[Exercise tasks]:
a - In the post about the J Street conference, who gave the speech on behalf of the Obama administration?
b - Pick up the post about the J Street conference where it stops and keep writing it.

[Passage shown]:
--------------------------------

Now that the folks at JStreet are finished patting each other on the back for a job well done, I’d like to give them a perspective on the conference from one who did not attend. I just read about it here, on my laptop in sunny Bat Yam.
There wasn’t much to see here. Not on TV, and not in the papers. I also understand that there wasn’t much coverage in the American media. In fact, if one visits JStreet’s website and clicks on the media coverage link, it’s easy enough to compare the coverage received by this conference to the first one in 2009. Not only is the list about a third in length, but some big names don’t show up: The New York Times, The Guardian, The Washington Times, The Economist, and others.
After seeing this, I decided to take a small, totally unscientific survey of numerous friends and family in the States, all liberal, Obama-voting Jews: none of them knew the conference was going on. My only solace was found in a cousin who told me the only info he had from the conference was +972.
Look, if you can’t get an item in the NYTimes and if you can’t get the attention of the audience you’re preaching to (even though my poll was unscientific, my gut feeling is that it’s not far from the truth) – your media department is having difficulties. This is basic stuff, folks.
But media is the least of JStreet’s problems. What about what went on in the conference rooms? Sure, the speeches were nice. The two new mega stars that everybody just HAS to love these days – Mona Eltahaway and Peter Beinart – sent chills down many spines.
And, apparently, some of the panel discussions were very interesting. Take for example the groundbreaking panel on BDS – the fact that JStreet even opened that topic for debate is quite impressive.
But unfortunately, nice panels aren’t enough. Don’t get me wrong, creating discussion inside the Jewish community is extremely important, and I’m sure that’s what happened at this conference. All in all, it looks like it was a feel-good, nice n’ fuzzy kinda gathering. But a failure nonetheless.
Where JStreet failed this time is where it hurts most: the political aspect. Its most important arm is JStreetPac, the political action committee. The fruits of this pac’s efforts should have been seen in the caliber of speakers from Congress it brought to the event. Based on the 50 or so politicians who showed up, most of them minor league players, J Street supporters (myself included) should be worried. Even more so, when the best you can get from the Obama administration is a speech from Dennis Ross. I think it’s safe to say that’s even a downgrade from James Jones attending the 2009 conference.
Nathan Guttman of The Forward wrote about the possible reasons for this:
“Some members of Congress who participated in J Street’s conference spoke of the difficulties of embracing J Street’s agenda on Capitol Hill.

--------------------------------

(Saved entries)
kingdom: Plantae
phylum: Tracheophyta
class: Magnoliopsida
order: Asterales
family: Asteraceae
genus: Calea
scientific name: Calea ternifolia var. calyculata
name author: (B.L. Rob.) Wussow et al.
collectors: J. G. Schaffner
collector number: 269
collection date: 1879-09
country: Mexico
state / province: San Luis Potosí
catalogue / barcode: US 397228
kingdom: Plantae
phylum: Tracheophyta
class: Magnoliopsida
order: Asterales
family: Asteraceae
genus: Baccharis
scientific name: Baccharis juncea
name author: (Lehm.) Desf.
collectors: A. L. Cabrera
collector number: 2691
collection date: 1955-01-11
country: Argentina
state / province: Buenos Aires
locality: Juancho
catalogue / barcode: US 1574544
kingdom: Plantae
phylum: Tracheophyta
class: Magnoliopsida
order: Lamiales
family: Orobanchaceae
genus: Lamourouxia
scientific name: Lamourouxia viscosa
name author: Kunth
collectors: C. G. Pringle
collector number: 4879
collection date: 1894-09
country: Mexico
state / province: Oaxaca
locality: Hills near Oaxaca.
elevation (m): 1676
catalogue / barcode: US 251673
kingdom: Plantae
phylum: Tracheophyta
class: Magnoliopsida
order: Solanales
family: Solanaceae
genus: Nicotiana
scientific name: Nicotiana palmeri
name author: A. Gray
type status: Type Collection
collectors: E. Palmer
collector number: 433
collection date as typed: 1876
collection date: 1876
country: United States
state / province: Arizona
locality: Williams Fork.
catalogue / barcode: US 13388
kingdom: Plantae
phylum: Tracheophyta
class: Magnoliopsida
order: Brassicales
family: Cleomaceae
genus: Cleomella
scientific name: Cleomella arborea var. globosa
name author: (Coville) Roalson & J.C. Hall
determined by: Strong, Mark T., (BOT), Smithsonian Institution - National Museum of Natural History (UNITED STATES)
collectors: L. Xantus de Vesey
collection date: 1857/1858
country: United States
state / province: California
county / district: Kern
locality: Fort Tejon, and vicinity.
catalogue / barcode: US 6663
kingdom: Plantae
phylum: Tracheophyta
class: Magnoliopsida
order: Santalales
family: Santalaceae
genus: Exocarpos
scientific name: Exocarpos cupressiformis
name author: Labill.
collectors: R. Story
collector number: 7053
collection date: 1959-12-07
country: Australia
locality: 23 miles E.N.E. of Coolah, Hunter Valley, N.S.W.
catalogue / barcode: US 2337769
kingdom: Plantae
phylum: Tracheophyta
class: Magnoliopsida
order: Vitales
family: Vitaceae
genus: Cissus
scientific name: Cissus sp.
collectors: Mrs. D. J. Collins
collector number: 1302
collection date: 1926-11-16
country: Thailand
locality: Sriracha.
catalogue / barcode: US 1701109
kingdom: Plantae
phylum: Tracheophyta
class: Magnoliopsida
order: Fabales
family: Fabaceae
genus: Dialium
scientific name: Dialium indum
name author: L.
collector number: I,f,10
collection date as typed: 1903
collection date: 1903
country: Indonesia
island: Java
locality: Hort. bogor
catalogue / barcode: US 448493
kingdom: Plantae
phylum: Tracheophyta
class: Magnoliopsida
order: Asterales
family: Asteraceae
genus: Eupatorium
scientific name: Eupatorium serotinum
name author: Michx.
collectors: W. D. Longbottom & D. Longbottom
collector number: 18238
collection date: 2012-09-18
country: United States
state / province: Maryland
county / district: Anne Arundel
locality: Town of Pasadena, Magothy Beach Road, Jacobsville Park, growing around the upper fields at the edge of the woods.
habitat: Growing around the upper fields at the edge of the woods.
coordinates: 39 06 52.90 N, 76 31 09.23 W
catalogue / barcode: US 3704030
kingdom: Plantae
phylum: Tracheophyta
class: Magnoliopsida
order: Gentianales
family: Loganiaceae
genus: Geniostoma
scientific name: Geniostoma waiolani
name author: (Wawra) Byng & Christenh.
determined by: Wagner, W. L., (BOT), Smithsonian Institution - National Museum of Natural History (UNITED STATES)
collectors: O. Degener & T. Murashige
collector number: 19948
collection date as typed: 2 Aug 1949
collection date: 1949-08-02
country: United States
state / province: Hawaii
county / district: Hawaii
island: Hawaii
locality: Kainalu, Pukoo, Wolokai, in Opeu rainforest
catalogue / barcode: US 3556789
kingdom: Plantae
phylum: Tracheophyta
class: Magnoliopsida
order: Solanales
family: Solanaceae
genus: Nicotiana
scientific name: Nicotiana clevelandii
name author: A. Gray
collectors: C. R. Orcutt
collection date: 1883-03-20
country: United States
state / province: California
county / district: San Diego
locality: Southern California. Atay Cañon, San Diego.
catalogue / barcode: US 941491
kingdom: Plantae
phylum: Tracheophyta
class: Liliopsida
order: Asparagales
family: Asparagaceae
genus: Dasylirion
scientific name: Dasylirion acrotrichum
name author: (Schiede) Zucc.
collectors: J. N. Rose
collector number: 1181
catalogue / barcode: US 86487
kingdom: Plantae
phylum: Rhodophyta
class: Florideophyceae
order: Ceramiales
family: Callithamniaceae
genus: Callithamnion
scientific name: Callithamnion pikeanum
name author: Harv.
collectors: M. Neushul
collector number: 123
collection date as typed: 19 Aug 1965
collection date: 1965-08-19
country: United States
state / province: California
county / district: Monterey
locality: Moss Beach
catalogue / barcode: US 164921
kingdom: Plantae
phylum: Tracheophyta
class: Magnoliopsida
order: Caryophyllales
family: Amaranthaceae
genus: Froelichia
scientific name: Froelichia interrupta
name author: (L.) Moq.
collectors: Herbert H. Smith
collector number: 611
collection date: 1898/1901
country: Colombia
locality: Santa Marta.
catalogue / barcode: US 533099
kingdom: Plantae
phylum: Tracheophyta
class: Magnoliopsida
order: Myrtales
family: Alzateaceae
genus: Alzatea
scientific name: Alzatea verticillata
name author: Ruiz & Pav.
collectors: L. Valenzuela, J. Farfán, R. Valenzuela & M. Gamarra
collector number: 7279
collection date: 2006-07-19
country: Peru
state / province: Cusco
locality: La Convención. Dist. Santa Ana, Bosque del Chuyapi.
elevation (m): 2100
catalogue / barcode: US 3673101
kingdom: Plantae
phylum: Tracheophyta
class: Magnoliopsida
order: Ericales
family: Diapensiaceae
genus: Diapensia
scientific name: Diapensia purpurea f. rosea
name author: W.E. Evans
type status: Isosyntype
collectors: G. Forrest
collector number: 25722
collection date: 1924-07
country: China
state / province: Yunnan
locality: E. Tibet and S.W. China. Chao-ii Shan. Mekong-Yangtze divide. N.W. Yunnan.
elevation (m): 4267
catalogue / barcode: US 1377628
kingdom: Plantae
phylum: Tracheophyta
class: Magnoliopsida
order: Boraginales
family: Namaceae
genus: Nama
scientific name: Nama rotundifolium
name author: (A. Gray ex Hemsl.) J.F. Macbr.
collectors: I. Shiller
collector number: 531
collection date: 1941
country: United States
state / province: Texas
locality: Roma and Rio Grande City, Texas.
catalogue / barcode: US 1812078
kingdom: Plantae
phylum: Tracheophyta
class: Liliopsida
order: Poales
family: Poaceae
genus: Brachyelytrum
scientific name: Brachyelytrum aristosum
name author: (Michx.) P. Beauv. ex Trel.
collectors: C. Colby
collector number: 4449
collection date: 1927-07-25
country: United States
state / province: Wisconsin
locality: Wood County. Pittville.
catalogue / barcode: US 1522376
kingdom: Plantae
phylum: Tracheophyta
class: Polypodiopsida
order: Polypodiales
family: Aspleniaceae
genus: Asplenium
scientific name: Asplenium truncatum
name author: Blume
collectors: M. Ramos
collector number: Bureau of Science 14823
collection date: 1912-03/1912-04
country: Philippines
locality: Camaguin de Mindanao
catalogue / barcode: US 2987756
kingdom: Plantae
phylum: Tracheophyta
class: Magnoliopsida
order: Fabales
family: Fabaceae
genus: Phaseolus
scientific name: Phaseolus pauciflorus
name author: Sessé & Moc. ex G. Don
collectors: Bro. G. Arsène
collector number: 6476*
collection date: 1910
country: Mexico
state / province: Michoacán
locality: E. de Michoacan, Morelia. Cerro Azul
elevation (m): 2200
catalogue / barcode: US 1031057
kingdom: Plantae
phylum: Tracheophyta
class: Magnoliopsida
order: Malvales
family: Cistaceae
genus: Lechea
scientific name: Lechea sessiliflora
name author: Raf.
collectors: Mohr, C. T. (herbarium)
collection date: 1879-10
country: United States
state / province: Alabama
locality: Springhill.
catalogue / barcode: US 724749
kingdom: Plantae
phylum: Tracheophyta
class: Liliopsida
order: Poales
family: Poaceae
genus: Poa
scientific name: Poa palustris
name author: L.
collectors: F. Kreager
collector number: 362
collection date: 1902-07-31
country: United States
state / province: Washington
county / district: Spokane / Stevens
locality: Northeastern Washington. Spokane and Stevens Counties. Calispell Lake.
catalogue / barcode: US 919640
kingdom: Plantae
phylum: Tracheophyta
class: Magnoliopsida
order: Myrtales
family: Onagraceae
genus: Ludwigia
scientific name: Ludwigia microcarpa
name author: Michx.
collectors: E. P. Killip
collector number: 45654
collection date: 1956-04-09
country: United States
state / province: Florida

--------------------------------

[Expected responses]:
a - Dennis Ross

b -
During one panel discussion, Rep. Keith Ellison, a Minnesota Democrat, said that “there are prices to pay” for supporting J Street’s views in Congress. In another discussion, Rep. Lynn Woolsey, a California Democrat, argued that on Middle East issues the “most important decisions are governed by fear, fear of losing votes, of losing campaign donations.”
And Natasha Mozgovaya pointed out how J Street is still a novice in some areas:
The problem with J Street is that it seems to have lost a bit of its policy focus, instead plunging into controversies and acting, as some Congress staffers hint, too hastily and even arrogantly. They point to the lobby’s practice of putting out controversial statements without consulting enough with key players, making some congressmen sympathetic to a two-state solution feel uncomfortable.
J Street has got its work cut out for it. The organization must now roll up its sleeves in what will be its most difficult task: Ahead of the 2012 U.S. elections, it must prevent its next conference from being just as parve, since its arch-nemesis AIPAC will be doing some serious muscle flexing to keep its Senators and Representatives in rank.
In an emotional plea to participants of the conference, Eltahawy asked for J Street not to be 10 days too late, as were the Mideast leaders who eventually lost power. I fear Eltahawy’s request is too late in itself. American Jewry, and J Street, seem to have woken up too late. It could be that by the time J Street gets its act together, the two state solution will be dead.
The only way to make a change is to get a massive movement of big gun politicians from AIPAC to J Street. And it has to happen soon, before the next conference.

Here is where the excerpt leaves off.